L’homme pressé

Rien ne sert de courir.

Quelle idée la télévision a-t-elle eu d’aller exhumer ce mauvais film pour rendre hommage à Mireille Darc ? Un film où malgré sa présence au générique sur le même plan qu’Alain Delon, elle ne tient qu’un rôle secondaire et n’apparaît qu’épisodiquement, sans jamais marquer les séquences de sa présence pourtant d’habitude si éclatante où elle n’est pas plus au devant de la scène que Michel Duchaussoy, excellent dans le second rôle assumé de Placide Justin, auxiliaire, homme de main, souffre-douleur de Pierre Niox (Alain Delon).

Ah ! Delon est, je le crois bien, le problème exclusif du film, en admettant même que le talent gentil et limité d’Édouard Molinaro n’était sans doute pas le plus approprié pour traduire à l’écran les subtiles sécheresses de Paul Morand. Delon est aussi producteur de L’homme pressé et il s’est réservé la totalité de la surface utile, confondant rythme et frénésie. Le film est fatigant parce qu’il cavalcade continuellement sans raison, espérant faire croire que le héros est une sorte de cyclone ambulant, superman de bande dessinée, souvent ridicule. Contre-sens énorme de faire passer cette scène primordiale des propos de Niox devant la durée de la grossesse de sa femme, qui est une sorte de naïveté un peu ridicule en exaspération presque sadique : Mais tu ne peux pas faire un enfant en 7 mois plutôt qu’en 9 ?.
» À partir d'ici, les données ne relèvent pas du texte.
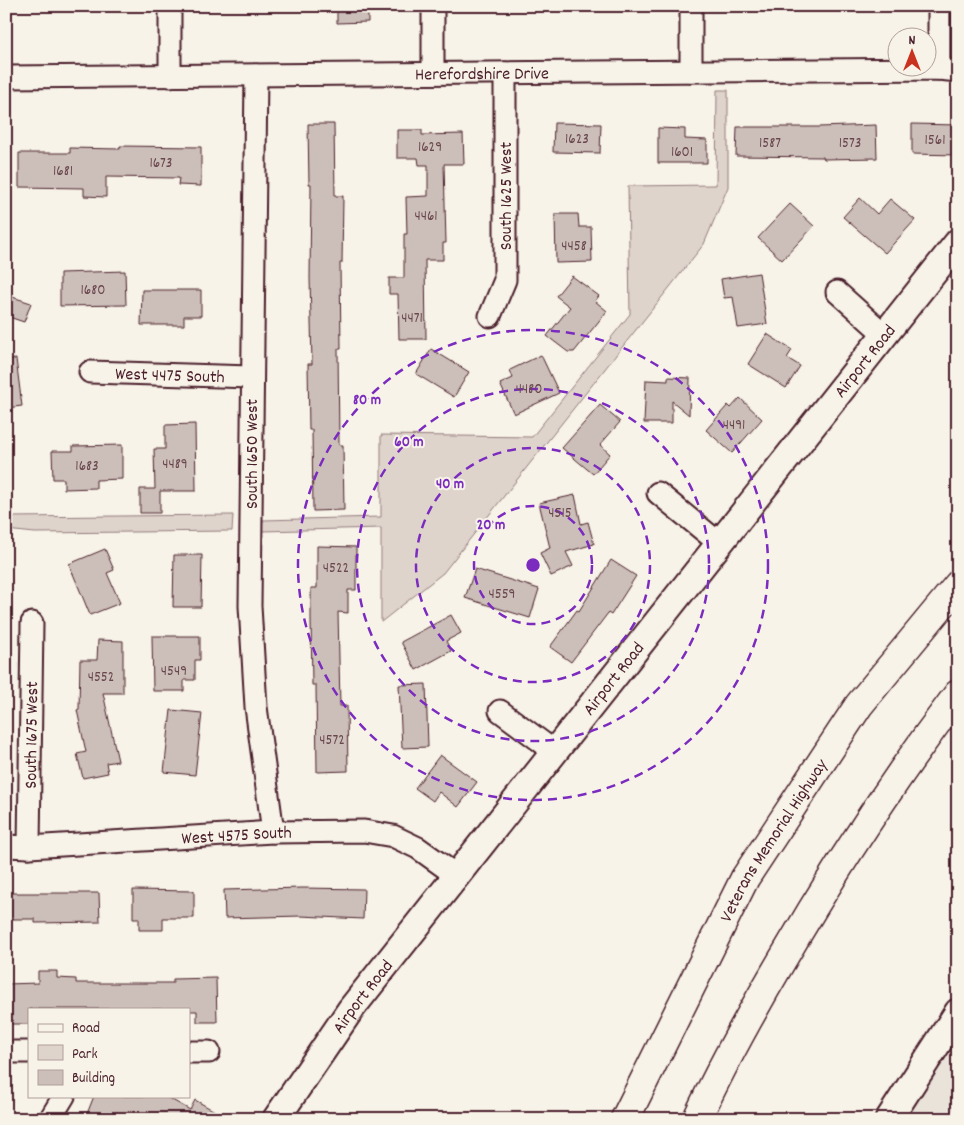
<svg xmlns="http://www.w3.org/2000/svg" width="964" height="1125" font-family="Dekko,sans-serif">
<style>
.built{fill:#eae3da}
.green{fill:#ded4cc;stroke:#947a7c}
.building{fill:#ccbfb9;stroke:#4a1f2b}
.lines{fill:none;stroke-linecap:round;stroke-linejoin:round}
.minor-casing{stroke:#4a1f2b;stroke-width:25}
.tertiary-casing{stroke:#4a1f2b;stroke-width:30}
.motorway-casing{stroke:#4a1f2b;stroke-width:31}
.minor{stroke:#f7f3e8;stroke-width:21}
.tertiary{stroke:#f7f3e8;stroke-width:26}
.motorway{stroke:#f7f3e8;stroke-width:28}
.ring{fill:none;stroke:#7b2cbf;stroke-width:2.5;stroke-dasharray:9 6}
.labels{text-anchor:middle;stroke-width:4;stroke-linejoin:round;paint-order:stroke}
.number-label{font-size:15px;fill:#6a474e}
.street-label{font-size:18px;fill:#4a1f2b;stroke:#f7f3e8}
.centre{fill:#7b2cbf;stroke:#f7f3e8;stroke-width:2.5}
.ring-label{font-size:15px;text-anchor:middle;font-weight:bold;fill:#7b2cbf;stroke:#f7f3e8;stroke-width:4;stroke-linejoin:round;paint-order:stroke}
</style>
<rect width="100%" height="100%" fill="#f7f3e8"/>
<filter id="ink" filterUnits="userSpaceOnUse"><feTurbulence type="fractalNoise" baseFrequency=".02" numOctaves="2"/><feDisplacementMap in="SourceGraphic" scale="10" xChannelSelector="R" yChannelSelector="G"/><feConvolveMatrix kernelMatrix="1 2 1 2 8 2 1 2 1" color-interpolation-filters="sRGB"/></filter>
<g filter="url(#ink)">
<polygon class="built" points="958,1032 958,1119 903,1119"/>
<g class="green">
<polygon points="717,90 728,90 728,187 704,244 443,573 381,622 381,528 262,531 263,520 381,517 381,435 532,437 630,314 628,186 716,185"/>
<polygon points="233,515 232,531 35,533 6,530 6,517"/>
</g>
<g class="building">
<polygon points="337,6 368,6 368,22 337,23"/>
<polygon points="554,123 601,124 600,153 553,152"/>
<polygon points="308,124 334,124 335,196 343,196 342,263 340,263 341,349 338,349 339,445 343,445 344,510 313,511 312,430 309,430 308,364 312,364 310,278 311,184 309,184"/>
<polygon points="912,124 958,125 958,155 912,154"/>
<polygon points="876,125 877,158 824,159 823,157 736,156 737,127 819,127"/>
<polygon points="658,128 685,129 685,139 707,140 707,163 658,163"/>
<polygon points="397,130 422,130 422,135 463,134 464,164 444,164 446,243 443,243 443,260 425,260 426,339 399,339 398,294 389,294 389,278 404,278 404,234 407,234 406,197 428,196 428,165 419,165 418,158 397,158"/>
<polygon points="120,146 201,147 201,186 178,185 179,178 106,177 106,197 84,196 84,188 19,187 19,153 70,153 70,148 120,149"/>
<polygon points="860,198 877,214 890,199 915,220 885,253 843,217"/>
<polygon points="790,204 814,226 782,260 758,238"/>
<polygon points="555,214 578,214 579,227 591,227 592,262 556,263"/>
<polygon points="125,271 126,305 60,306 60,273"/>
<polygon points="759,273 767,324 738,328 733,297 724,298 721,279"/>
<polygon points="572,276 599,296 595,301 607,311 574,352 568,352 547,336 570,307 556,296"/>
<polygon points="142,290 201,290 201,316 184,316 184,325 141,325"/>
<polygon points="6,295 31,303 24,322 6,316"/>
<polygon points="767,334 792,350 787,358 800,366 786,388 748,364"/>
<polygon points="431,349 469,372 454,397 416,374"/>
<polygon points="541,355 559,393 514,414 500,384 513,378 510,370"/>
<polygon points="16,359 22,406 6,408 6,360"/>
<polygon points="668,377 690,378 689,415 672,401 672,423 644,423 646,380 668,381"/>
<polygon points="740,398 762,419 732,453 706,430 728,405 731,408"/>
<polygon points="600,405 620,422 600,445 610,454 593,474 562,448"/>
<polygon points="195,424 196,491 160,491 160,513 140,513 140,489 155,489 154,449 165,449 165,425"/>
<polygon points="122,445 122,479 96,480 96,488 64,489 64,479 53,479 52,451 73,451 73,446"/>
<polygon points="575,495 581,524 588,522 594,544 566,552 573,566 551,576 540,553 550,548 539,503"/>
<polygon points="317,546 356,547 356,590 348,590 348,613 338,612 340,706 347,706 348,771 317,772 316,685 312,685 311,618 311,588 317,588"/>
<polygon points="105,549 114,570 107,573 120,603 90,615 69,564"/>
<polygon points="174,555 202,555 201,607 173,607"/>
<polygon points="611,560 636,576 611,615 608,613 571,662 550,647 577,610 579,611"/>
<polygon points="475,569 539,589 530,618 465,598"/>
<polygon points="451,615 461,633 446,641 451,651 416,670 401,642"/>
<polygon points="152,636 200,636 200,660 195,660 195,680 184,680 184,691 153,691"/>
<polygon points="98,640 123,641 123,693 103,693 118,761 106,763 108,773 83,778 77,754 86,752 77,710 79,709 80,660 97,660"/>
<polygon points="426,684 428,747 402,748 399,685"/>
<polygon points="171,710 202,713 195,775 164,772"/>
<polygon points="440,755 477,782 458,807 439,792 433,801 415,788"/>
<polygon points="302,888 364,889 363,919 301,916 225,918 224,890"/>
<polygon points="133,890 194,891 194,918 163,918 163,930 139,930 139,918 133,918"/>
<polygon points="6,893 99,893 100,922 35,923 35,919 6,919"/>
<polygon points="38,971 57,971 57,978 76,979 76,983 173,983 173,979 216,978 217,1022 197,1022 197,1011 189,1011 189,1009 29,1009 29,1024 10,1024 10,1016 6,1016 6,984 38,983"/>
<polygon points="94,1096 165,1096 190,1110 195,1100 229,1119 85,1119"/>
</g>
<g class="lines">
<g class="minor-casing">
<g id="minor">
<polyline points="433,6 433,73"/>
<polyline points="691,6 691,71"/>
<polyline points="939,6 939,69"/>
<polyline points="256,75 250,606 256,707 273,832"/>
<polyline points="170,76 170,6"/>
<path id="s1" d="M6 77 939 69 958 71"/>
<polyline points="837,292 885,335"/>
<polyline points="490,316 505,280 505,73"/>
<path id="s2" d="M90 372 251 377"/>
<polyline points="658,493 720,544"/>
<polyline points="500,711 555,752"/>
<path id="s3" d="M6 846 29 847 273 832 364 831 393 836 418 848 457 876"/>
<path id="s4" d="M29 847 32 623"/>
<polyline points="6,1052 29,1052"/>
<polyline points="189,1052 209,1052"/>
<polyline points="50,1119 64,1096"/>
</g>
</g>
<g class="tertiary-casing">
<g id="tertiary">
<path id="s5" d="M276 1119 351 1009 958 242"/>
<polyline points="889,1119 958,1012"/>
</g>
</g>
<g class="motorway-casing">
<g id="motorway">
<path id="s6" d="M625 1119 745 878 859 705 958 585"/>
<path d="M697 1119C722 1065 751 1013 781 962 835 869 893 780 958 694"/>
</g>
</g>
<use href="#minor" class="minor"/>
<use href="#tertiary" class="tertiary"/>
<use href="#motorway" class="motorway"/>
</g>
</g>
<g class="ring">
<circle cx="533" cy="565" r="59"/>
<circle cx="533" cy="565" r="117"/>
<circle cx="533" cy="565" r="176"/>
<circle cx="533" cy="565" r="235"/>
</g>
<g class="labels">
<g class="number-label">
<text x="577" y="143">1623</text>
<text x="935" y="144">1561</text>
<text x="770" y="147">1587</text>
<text x="850" y="147">1573</text>
<text x="430" y="151">1629</text>
<text x="682" y="156">1601</text>
<text x="161" y="167">1673</text>
<text x="63" y="175">1681</text>
<text x="426" y="220">4461</text>
<text x="574" y="250">4458</text>
<text x="93" y="294">1680</text>
<text x="412" y="322">4471</text>
<text x="529" y="393">4480</text>
<text x="734" y="429">4491</text>
<text x="175" y="468">4489</text>
<text x="87" y="470">1683</text>
<text x="560" y="517">4515</text>
<text x="336" y="572">4522</text>
<text x="502" y="598">4559</text>
<text x="174" y="675">4549</text>
<text x="101" y="681">4552</text>
<text x="332" y="744">4572</text>
</g>
<g class="street-label">
<text dy="6" stroke="none"><textPath href="#s1" startOffset="476">Herefordshire Drive</textPath></text>
<text transform="translate(505 196) rotate(-90)" y="6">South 1625 West</text>
<text dy="6" stroke="none"><textPath href="#s5" startOffset="960">Airport Road</textPath></text>
<text dy="6" stroke="none"><textPath href="#s2" startOffset="80">West 4475 South</textPath></text>
<text transform="translate(251 454) rotate(-90)" y="6">South 1650 West</text>
<text dy="6" stroke="none"><textPath href="#s5" startOffset="555">Airport Road</textPath></text>
<text dy="6" stroke="none"><textPath href="#s4" startOffset="112">South 1675 West</textPath></text>
<text dy="6" stroke="none"><textPath href="#s3" startOffset="231">West 4575 South</textPath></text>
<text dy="6" stroke="none"><textPath href="#s6" startOffset="316">Veterans Memorial Highway</textPath></text>
<text dy="6" stroke="none"><textPath href="#s5" startOffset="150">Airport Road</textPath></text>
</g>
</g>
<circle cx="533" cy="565" r="8" class="centre"/>
<g class="ring-label">
<text x="367" y="404">80 m</text>
<text x="409" y="446">60 m</text>
<text x="450" y="488">40 m</text>
<text x="491" y="529">20 m</text>
</g>
<rect width="964" height="1125" fill="none" stroke="#f7f3e8" stroke-width="25"/>
<rect x="12" y="12" width="939" height="1100" fill="none" stroke="#4a1f2b" stroke-width="2" filter="url(#ink)"/>
<rect x="28" y="1008" width="162" height="90" fill="#f7f3e8" stroke="#b29e9c"/>
<rect x="38" y="1024" width="25" height="8" fill="#f7f3e8" stroke="#b29e9c"/>
<text x="72" y="1032" font-size="15" fill="#4a1f2b">Road</text>
<rect x="38" y="1045" width="25" height="15" fill="#ded4cc" stroke="#b29e9c"/>
<text x="72" y="1058" font-size="15" fill="#4a1f2b">Park</text>
<rect x="38" y="1070" width="25" height="15" fill="#ccbfb9" stroke="#b29e9c"/>
<text x="72" y="1082" font-size="15" fill="#4a1f2b">Building</text>
<g transform="translate(912 52)"><circle r="24" fill="#f7f3e8" stroke="#b29e9c"/>
<path d="M0-4L9 19L0 12L-9 19Z" fill="#c8321e"/>
<text y="-8" font-size="14" font-weight="bold" text-anchor="middle" fill="#4a1f2b">N</text>
</g>
</svg>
Niox est un homme qui se perd devant le Temps. Delon a voulu qu’il soit un homme qui tente de prendre le Temps de vitesse. Lourd contre-sens, de fait. Et puis les péripéties sont mal cousues les unes aux autres ; on a quelquefois l’impression qu’il manque des scènes essentielles, qu’on a creusé des ellipses si profondes que le spectateur n’a qu’à approuver la production de tableautins décoratifs ; de fait les maisons sont belles, les vêtements élégants, les objets raffinés mais ce sont là des vitrines, ou presque : rien qui soit vraiment intéressant.

On comprend assez vite que la course à l’abîme ne durera pas longtemps et que les malaises cardiaques de Niox ne sont que des avertissements à peine cruels avant la définitive crise qui achèvera la trépidation inutile d’un personnage dont Molinaro et ses adaptateurs (qui ne sont pas des manchots, apparemment, toutefois : Maurice Rheims et Christopher Frank) ne sont pas allés creuser l’épiderme. Ils se contentent de le montrer, excité et volontaire, injuste, desséché, absurde jusqu’à la caricature pendant les 90 minutes réglementaires.

Mon seul bon point : m’avoir fait profiter de la vue sublime qu’on peut avoir de la pointe Est extrême de l’île de la Cité, là où se rejoignent la rue du Cloître Notre Dame et la Quai aux fleurs et partager l’instant de bonheur que peuvent ressentir les bénis des dieux qui habitent là.